Her face was staring up at her. Poppy jumped out of her skin, sending her coffee cup crashing to the floor, delicious cinnamon brewed Colombian now nothing more than an ugly stain on the pristine white carpet. But she barely moved. She simply stared, rooted to the spot.

At first she’d thought she was having a drugs flashback or something, even though she’d only really done the odd joint, and not even that any more. But once Poppy had done most of the same things that Rose had done … once she’d stared at the picture, examined it from all angles, and then walked into the nearest bookstore to buy a copy of the book, she was still mystified.

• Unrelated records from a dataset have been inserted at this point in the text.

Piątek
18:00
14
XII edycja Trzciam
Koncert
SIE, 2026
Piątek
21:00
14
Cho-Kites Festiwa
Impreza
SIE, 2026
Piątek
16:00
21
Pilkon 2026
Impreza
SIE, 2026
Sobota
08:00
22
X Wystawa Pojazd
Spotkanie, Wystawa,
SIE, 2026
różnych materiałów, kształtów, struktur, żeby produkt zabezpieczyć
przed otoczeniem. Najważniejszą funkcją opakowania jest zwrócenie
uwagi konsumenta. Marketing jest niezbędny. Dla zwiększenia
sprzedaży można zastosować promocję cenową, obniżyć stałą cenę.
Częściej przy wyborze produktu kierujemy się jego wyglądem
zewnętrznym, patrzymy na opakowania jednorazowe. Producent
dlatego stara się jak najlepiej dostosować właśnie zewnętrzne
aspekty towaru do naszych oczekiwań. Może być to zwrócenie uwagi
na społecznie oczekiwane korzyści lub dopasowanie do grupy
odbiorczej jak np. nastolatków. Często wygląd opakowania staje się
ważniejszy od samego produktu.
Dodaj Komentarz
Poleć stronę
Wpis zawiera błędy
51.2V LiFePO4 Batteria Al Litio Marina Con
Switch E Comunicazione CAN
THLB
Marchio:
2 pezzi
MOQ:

She was the daughter of the Allens of Beverly Hills. This was just some freakish coincidence, something you saw on Ripley’s Believe it or Not. Wasn’t it?

Poppy cancelled her meetings for the day and called her parents at nine-forty-five, a quarter to seven on the West Coast.

‘Poppy? You know what time it is?’ Marcia Allen asked crossly. ‘I need my beauty sleep, young lady …’

‘Morn,’ Poppy said, now suddenly, ridiculously nervous, ‘this is going to sound like a very strange question. A real weird question…’

And then she heard her mother’s sharp intake of breath, as though she’d been waiting for this moment for her entire life, and Poppy instinctively knew that Marcia Allen knew what she was about to ask, and she also knew what the answer was, but she asked the question all the same.